> Excerpted records
####

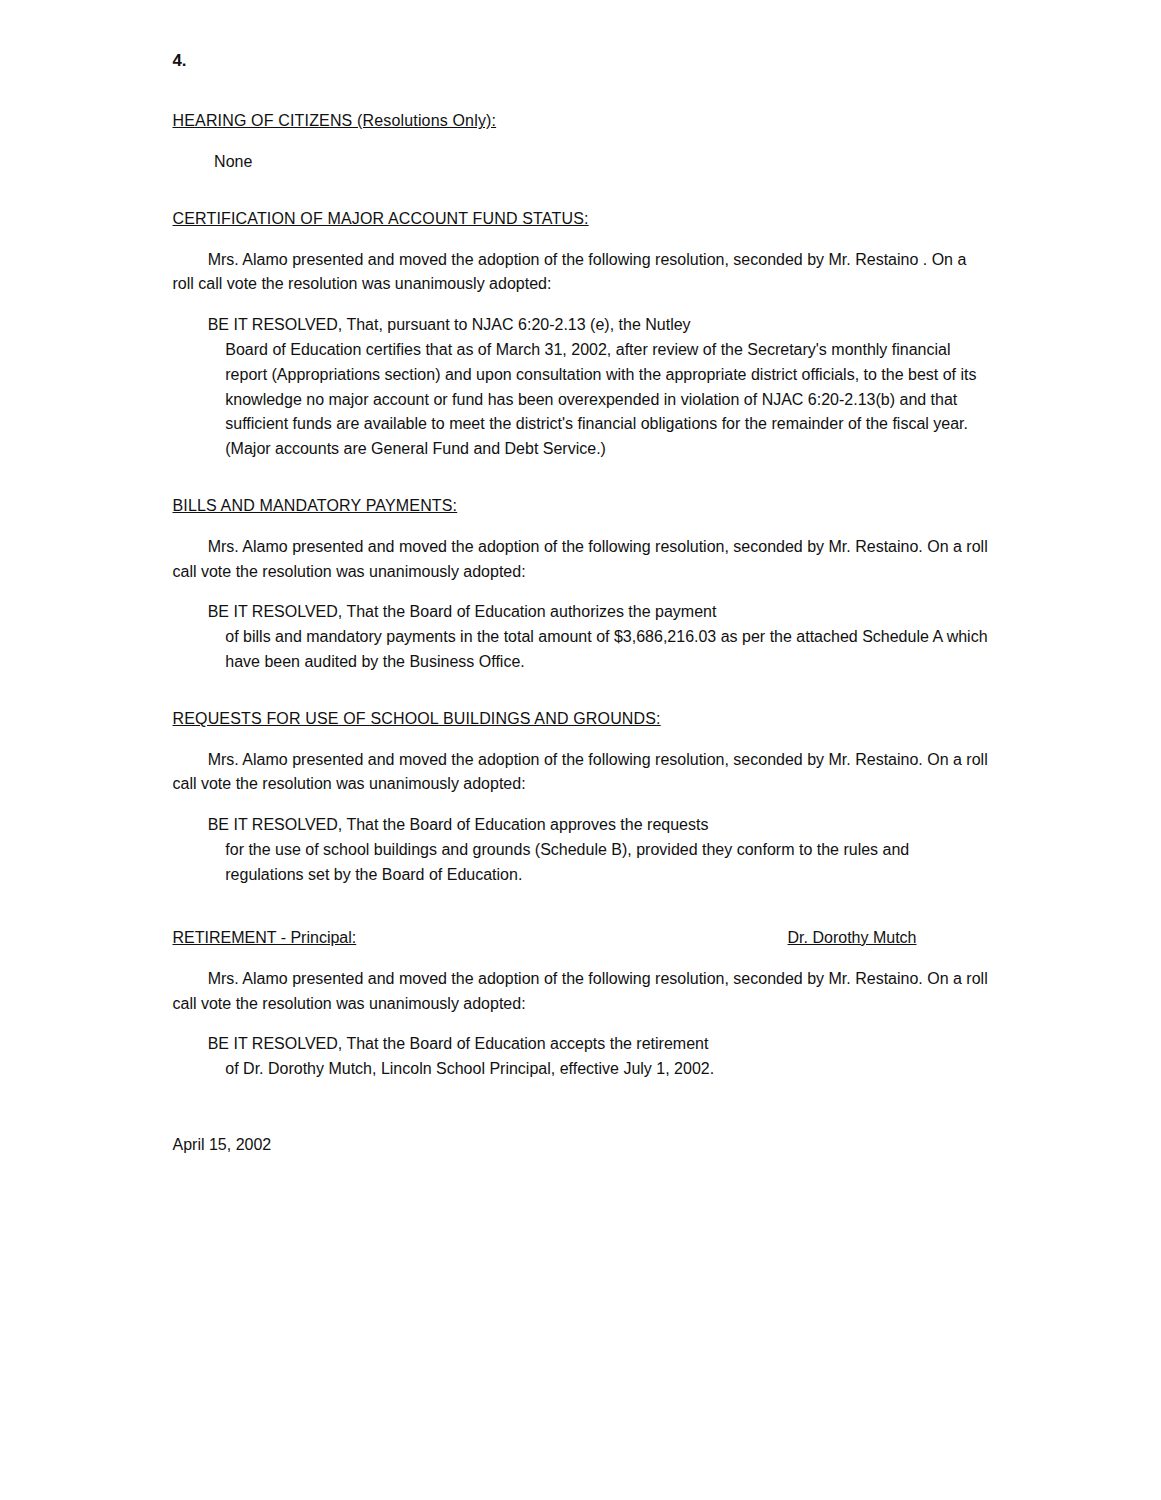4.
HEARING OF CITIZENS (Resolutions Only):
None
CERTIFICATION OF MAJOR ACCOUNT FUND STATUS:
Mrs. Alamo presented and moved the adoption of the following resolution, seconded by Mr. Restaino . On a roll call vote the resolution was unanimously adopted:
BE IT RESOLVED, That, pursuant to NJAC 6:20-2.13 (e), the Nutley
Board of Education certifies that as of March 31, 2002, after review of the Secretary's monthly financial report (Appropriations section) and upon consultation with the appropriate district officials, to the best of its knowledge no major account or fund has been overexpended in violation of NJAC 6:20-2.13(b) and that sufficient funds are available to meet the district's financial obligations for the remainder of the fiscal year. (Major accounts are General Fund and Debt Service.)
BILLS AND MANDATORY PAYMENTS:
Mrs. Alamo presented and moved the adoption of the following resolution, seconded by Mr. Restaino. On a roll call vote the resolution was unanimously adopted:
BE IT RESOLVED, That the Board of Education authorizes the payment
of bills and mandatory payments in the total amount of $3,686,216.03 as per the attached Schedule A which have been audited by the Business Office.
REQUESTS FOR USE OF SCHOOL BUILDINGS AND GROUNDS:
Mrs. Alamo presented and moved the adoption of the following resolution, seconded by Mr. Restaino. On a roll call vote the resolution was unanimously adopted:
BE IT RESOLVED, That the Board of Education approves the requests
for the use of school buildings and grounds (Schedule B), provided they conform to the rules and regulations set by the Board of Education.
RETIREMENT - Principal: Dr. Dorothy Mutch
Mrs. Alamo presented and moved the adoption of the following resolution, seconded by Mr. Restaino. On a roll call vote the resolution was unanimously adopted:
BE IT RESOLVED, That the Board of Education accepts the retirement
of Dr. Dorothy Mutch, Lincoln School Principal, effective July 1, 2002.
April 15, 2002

####

> How to complete this task
Where the string "Education" occurs in a line of the material above, copy the whole line.

> Answer to the exercise
Board of Education certifies that as of March 31, 2002, after review of the Secretary's monthly financial report (Appropriations section) and upon consultation with the appropriate district officials, to the best of its knowledge no major account or fund has been overexpended in violation of NJAC 6:20-2.13(b) and that sufficient funds are available to meet the district's financial obligations for the remainder of the fiscal year. (Major accounts are General Fund and Debt Service.)
BE IT RESOLVED, That the Board of Education authorizes the payment
BE IT RESOLVED, That the Board of Education approves the requests
for the use of school buildings and grounds (Schedule B), provided they conform to the rules and regulations set by the Board of Education.
BE IT RESOLVED, That the Board of Education accepts the retirement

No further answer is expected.